As with all emergencies, clinical assessment and management should take place in parallel. There is usually a history of sudden-onset severe dyspnoea that may be associated with a feeling of drowning. A focused history concentrating on the recent occurrence of chest pain, palpitations, a past history of ischaemic heart disease, worsening congestive heart failure or another causative factor (see Boxes 5.3.1 and 5.3.2 ) is sought. Details of current medications and compliance are also important.

Examination

Patients are usually pale or cyanosed, diaphoretic (sometimes profusely) and frightened. If hypoxic or hypercapnic, they may be confused.
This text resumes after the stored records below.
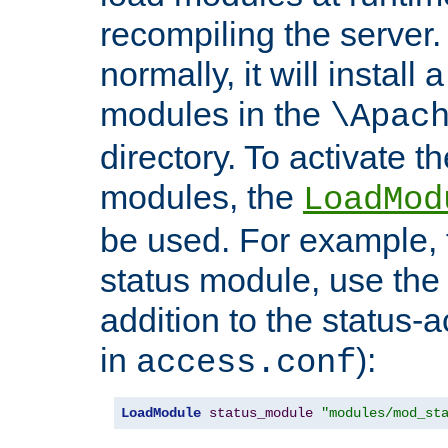
recompiling the server. 
normally, it will install
modules in the
\Apac
directory. To activate t
modules, the
LoadMod
be used. For example, t
status module, use the 
addition to the status-a
in
):
access.conf
LoadModule
status_module
"modules/mod_st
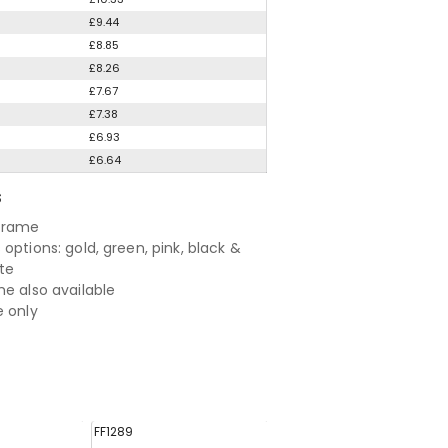
£9.44
£8.85
£8.26
£7.67
£7.38
£6.93
£6.64
S
 frame
options: gold, green, pink, black &
te
me also available
e only
FF1289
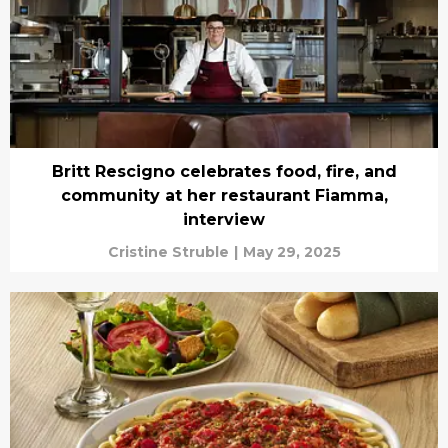
Britt Rescigno celebrates food, fire, and
community at her restaurant Fiamma,
interview
Cristine Struble
|
May 29, 2025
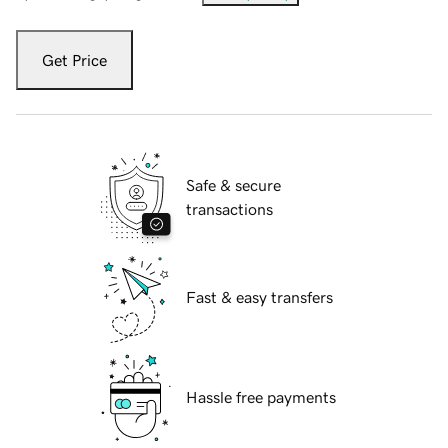
Get Price
Safe & secure
transactions
Fast & easy transfers
Hassle free payments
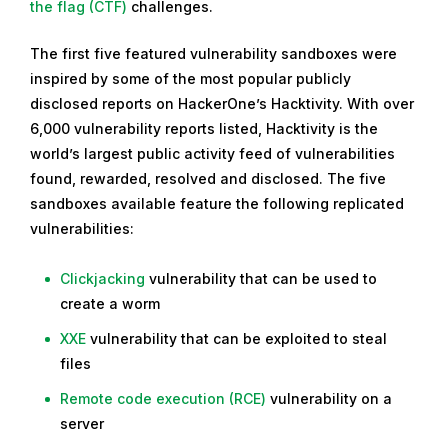
c
the flag (CTF)
challenges.
e
The first five featured vulnerability sandboxes were
m
inspired by some of the most popular publicly
b
disclosed reports on HackerOne’s Hacktivity. With over
e
6,000 vulnerability reports listed, Hacktivity is the
r
world’s largest public activity feed of vulnerabilities
2
found, rewarded, resolved and disclosed. The five
7
sandboxes available feature the following replicated
,
vulnerabilities:
2
0
Clickjacking
vulnerability that can be used to
1
create a worm
9
XXE
vulnerability that can be exploited to steal
files
Remote code execution (RCE)
vulnerability on a
server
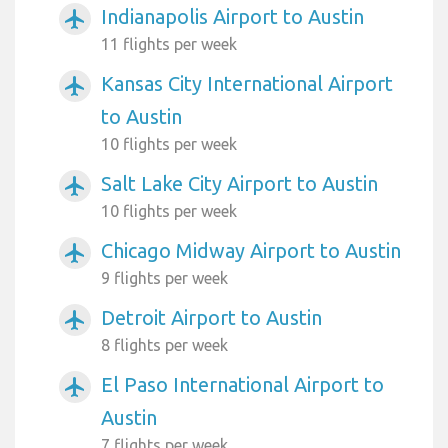
Indianapolis Airport to Austin
airplanemode_active
11 flights per week
Kansas City International Airport
airplanemode_active
to Austin
10 flights per week
Salt Lake City Airport to Austin
airplanemode_active
10 flights per week
Chicago Midway Airport to Austin
airplanemode_active
9 flights per week
Detroit Airport to Austin
airplanemode_active
8 flights per week
El Paso International Airport to
airplanemode_active
Austin
7 flights per week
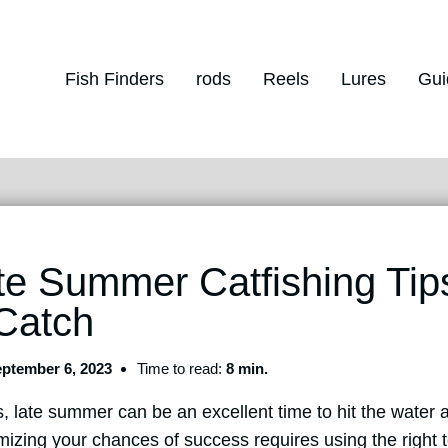
Fish Finders
rods
Reels
Lures
Gui
te Summer Catfishing Tip
 Catch
ptember 6, 2023
Time to read:
8 min.
s, late summer can be an excellent time to hit the water a
izing your chances of success requires using the right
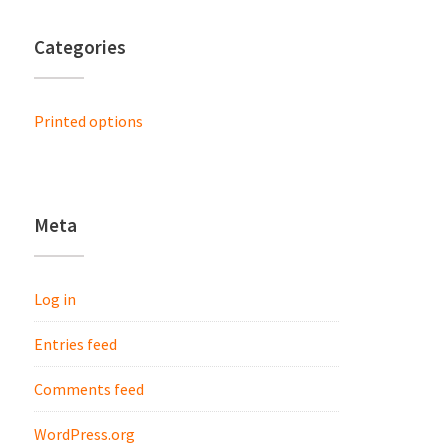
Categories
Printed options
Meta
Log in
Entries feed
Comments feed
WordPress.org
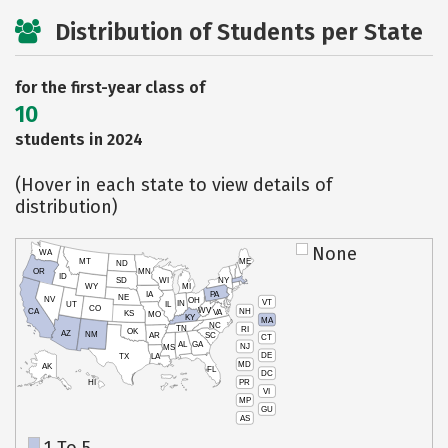
Distribution of Students per State
for the first-year class of
10
students in 2024
(Hover in each state to view details of
distribution)
None
WA
MT
ME
ND
OR
MN
ID
SD
WI
NY
WY
MI
IA
PA
NE
NV
OH
VT
IN
UT
IL
CO
WV
NH
CA
VA
KS
MO
KY
MA
NC
TN
RI
OK
AZ
NM
AR
SC
CT
AL
GA
NJ
MS
DE
TX
LA
MD
AK
FL
DC
PR
HI
VI
MP
GU
AS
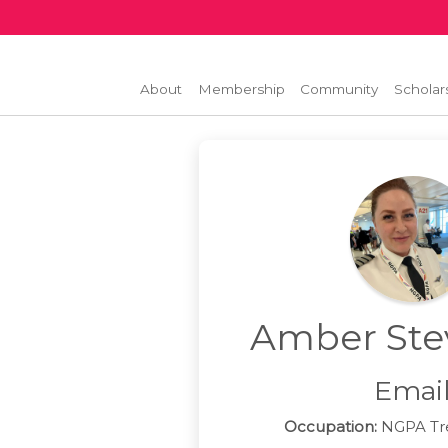
About
Membership
Community
Scholar
Amber Ste
Emai
Occupation:
NGPA Tre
They strive to maintain an upright position at all costs and may be unable to sit still. They may cough up pink or white frothy sputum, adding to their feeling of drowning. They are almost always tachycardic. Their respiratory rate is high, with use of the accessory muscles of respiration, and their breathing is often noisy. They are hypoxic, with reduced oxygen saturations. Most patients are hypertensive or normotensive. Hypotension indicates cardiogenic shock and a very poor prognosis. Similarly, skin mottling or other signs of poor peripheral perfusion indicate worsening cardiac function and a poorer prognosis. There may be a raised jugular venous pressure (JVP), a third heart sound or gallop rhythm on cardiac auscultation and signs of right heart strain. (These features will not be present in cases of non-cardiogenic pulmonary oedema.) Signs of chronic heart failure should also be sought, as well as murmurs that may hint at the precipitant. The chest may be dull to percussion, and fine crepitations, which are often extensive, will be heard on auscultation. Initially these crepitations may be limited to the lung bases, but they can also be heard higher in the chest (right to the apices) as the oedema worsens. Importantly, there may be other adventitial lung sounds, including wheeze or ‘cardiac asthma’.